Sunulan Alıntı:

▬▬▬

Öğretmenlere büyük görev düşüyor
Deprem bölgesinde olsun ya da olmasın etkilenen çocukların yeni okullarına adapte olabilmelerinde en büyük görev kuşkusuz öğretmenlere düşüyor. Ancak asrın felaketi herkes gibi öğretmenleri de derinden yaraladı.
Prof. Dr. Gülsen Erden her şeye rağmen, öğretmenlerin deprem mağduru çocuklara yardımcı olabilmek için, öncelikle duygularını izleyerek, kendilerini sakinleştirebilmelerinin önemli olduğunu söylüyor.
"Kendileri de hala yoğun üzüntü, hayal kırıklığı, umutsuzluk veya kaygı yaşıyor olabilirler. O bölgede yaşayan yakınları zarar gören öğretmenlerimiz olabilir. Dolayısıyla öncelikle öğretmenlerin kendi duygu durumlarının farkında olmaları, gerekiyorsa yardım almaları ve hatta okul idarecilerinin ve il milli eğitim müdürlüklerinin bu konuda duyarlı olmaları gerekiyor. Çünkü ekstra bir yük oluyor öğretmenlerimizde."

▬▬▬

Sağlanan Bilgiler:
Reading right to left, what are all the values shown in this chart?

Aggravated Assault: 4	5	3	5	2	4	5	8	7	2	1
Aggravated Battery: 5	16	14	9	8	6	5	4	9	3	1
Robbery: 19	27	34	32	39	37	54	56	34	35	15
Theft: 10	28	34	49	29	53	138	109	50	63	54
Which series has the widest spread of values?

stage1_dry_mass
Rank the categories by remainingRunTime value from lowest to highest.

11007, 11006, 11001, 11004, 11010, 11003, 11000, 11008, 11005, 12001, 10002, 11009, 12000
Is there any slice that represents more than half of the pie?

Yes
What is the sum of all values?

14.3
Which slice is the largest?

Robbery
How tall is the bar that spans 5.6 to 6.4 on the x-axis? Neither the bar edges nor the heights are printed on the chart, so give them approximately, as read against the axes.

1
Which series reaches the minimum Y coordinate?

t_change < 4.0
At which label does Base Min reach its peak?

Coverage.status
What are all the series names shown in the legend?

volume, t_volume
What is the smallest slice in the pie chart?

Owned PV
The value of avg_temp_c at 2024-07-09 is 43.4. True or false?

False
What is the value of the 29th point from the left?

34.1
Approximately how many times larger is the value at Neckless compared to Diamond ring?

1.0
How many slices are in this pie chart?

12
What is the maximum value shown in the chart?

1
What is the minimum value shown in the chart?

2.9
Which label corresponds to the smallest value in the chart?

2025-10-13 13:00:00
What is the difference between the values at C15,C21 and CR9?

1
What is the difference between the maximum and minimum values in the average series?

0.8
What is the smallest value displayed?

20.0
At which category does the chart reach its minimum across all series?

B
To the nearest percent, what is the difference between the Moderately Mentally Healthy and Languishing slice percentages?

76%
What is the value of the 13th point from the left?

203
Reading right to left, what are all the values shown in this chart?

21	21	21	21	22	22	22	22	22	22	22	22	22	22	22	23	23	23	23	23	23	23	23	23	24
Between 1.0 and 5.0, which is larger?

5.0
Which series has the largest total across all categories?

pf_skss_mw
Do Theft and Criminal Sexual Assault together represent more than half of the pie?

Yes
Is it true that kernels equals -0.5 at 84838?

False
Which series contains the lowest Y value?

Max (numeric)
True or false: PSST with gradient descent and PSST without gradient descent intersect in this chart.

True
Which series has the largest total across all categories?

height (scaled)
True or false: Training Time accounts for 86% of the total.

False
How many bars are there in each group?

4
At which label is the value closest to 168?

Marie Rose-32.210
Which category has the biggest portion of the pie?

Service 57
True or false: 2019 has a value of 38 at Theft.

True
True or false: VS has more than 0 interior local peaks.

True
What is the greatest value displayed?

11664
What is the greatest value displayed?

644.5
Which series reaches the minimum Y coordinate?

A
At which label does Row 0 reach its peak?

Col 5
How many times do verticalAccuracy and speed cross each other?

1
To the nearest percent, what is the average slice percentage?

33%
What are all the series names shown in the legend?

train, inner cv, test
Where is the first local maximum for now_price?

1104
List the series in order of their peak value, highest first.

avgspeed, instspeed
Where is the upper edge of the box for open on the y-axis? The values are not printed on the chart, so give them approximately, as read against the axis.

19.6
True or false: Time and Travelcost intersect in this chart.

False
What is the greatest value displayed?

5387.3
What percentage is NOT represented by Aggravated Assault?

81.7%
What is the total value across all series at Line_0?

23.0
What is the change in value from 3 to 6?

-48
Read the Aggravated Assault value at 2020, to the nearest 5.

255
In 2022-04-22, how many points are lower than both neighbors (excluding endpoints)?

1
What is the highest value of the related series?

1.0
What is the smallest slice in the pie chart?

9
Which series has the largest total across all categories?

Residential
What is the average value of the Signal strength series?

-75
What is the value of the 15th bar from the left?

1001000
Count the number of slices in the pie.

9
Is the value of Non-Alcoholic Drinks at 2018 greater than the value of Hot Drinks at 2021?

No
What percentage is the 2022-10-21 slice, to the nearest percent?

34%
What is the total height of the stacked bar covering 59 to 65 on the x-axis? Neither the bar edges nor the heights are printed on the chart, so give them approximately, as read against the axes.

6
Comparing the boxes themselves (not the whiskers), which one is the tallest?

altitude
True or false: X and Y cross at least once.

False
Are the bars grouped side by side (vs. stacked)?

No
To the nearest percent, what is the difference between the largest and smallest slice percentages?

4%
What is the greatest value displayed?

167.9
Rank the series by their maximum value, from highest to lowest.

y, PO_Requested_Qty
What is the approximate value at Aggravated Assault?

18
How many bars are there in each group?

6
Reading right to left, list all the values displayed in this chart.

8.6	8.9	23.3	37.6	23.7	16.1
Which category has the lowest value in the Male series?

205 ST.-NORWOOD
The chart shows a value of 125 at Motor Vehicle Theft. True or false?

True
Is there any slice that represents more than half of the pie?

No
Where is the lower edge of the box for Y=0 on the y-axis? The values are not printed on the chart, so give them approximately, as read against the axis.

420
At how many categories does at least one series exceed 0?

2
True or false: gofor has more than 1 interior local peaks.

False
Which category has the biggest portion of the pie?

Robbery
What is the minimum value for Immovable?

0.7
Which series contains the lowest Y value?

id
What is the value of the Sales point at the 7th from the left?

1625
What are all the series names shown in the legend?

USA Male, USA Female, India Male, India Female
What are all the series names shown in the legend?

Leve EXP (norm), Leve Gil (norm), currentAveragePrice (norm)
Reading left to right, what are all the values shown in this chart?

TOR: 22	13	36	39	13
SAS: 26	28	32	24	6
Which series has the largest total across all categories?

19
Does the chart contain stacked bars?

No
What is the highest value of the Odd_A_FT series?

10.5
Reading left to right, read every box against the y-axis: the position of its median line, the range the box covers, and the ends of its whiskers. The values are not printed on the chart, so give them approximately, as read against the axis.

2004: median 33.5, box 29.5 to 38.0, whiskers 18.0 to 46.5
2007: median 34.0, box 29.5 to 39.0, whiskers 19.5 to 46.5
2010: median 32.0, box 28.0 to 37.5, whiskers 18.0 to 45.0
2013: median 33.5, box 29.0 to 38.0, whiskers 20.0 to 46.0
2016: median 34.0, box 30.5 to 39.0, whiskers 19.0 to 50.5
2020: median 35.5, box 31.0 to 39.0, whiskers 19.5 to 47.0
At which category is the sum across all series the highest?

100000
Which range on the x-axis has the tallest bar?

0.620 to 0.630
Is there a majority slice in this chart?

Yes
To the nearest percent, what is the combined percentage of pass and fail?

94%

▬▬▬

Görev Talebi 1:
Sunulan alıntıda öğretmenlerin hâlâ yaşıyor olabileceği belirtilen duyguların tamamını sıralayınız.
Görev Talebi 2:
Sunulan alıntının "Öğretmenlere büyük görev" ifadesini içeren sözcüklerle açılıp "de derinden yaraladı." ile kapanan bölümünü değiştirmeden veriniz.

Görev Yanıtı 1:
- yoğun üzüntü
- hayal kırıklığı
- umutsuzluk
- kaygı

Görev Yanıtı 2:
Öğretmenlere büyük görev düşüyor
Deprem bölgesinde olsun ya da olmasın etkilenen çocukların yeni okullarına adapte olabilmelerinde en büyük görev kuşkusuz öğretmenlere düşüyor. Ancak asrın felaketi herkes gibi öğretmenleri de derinden yaraladı.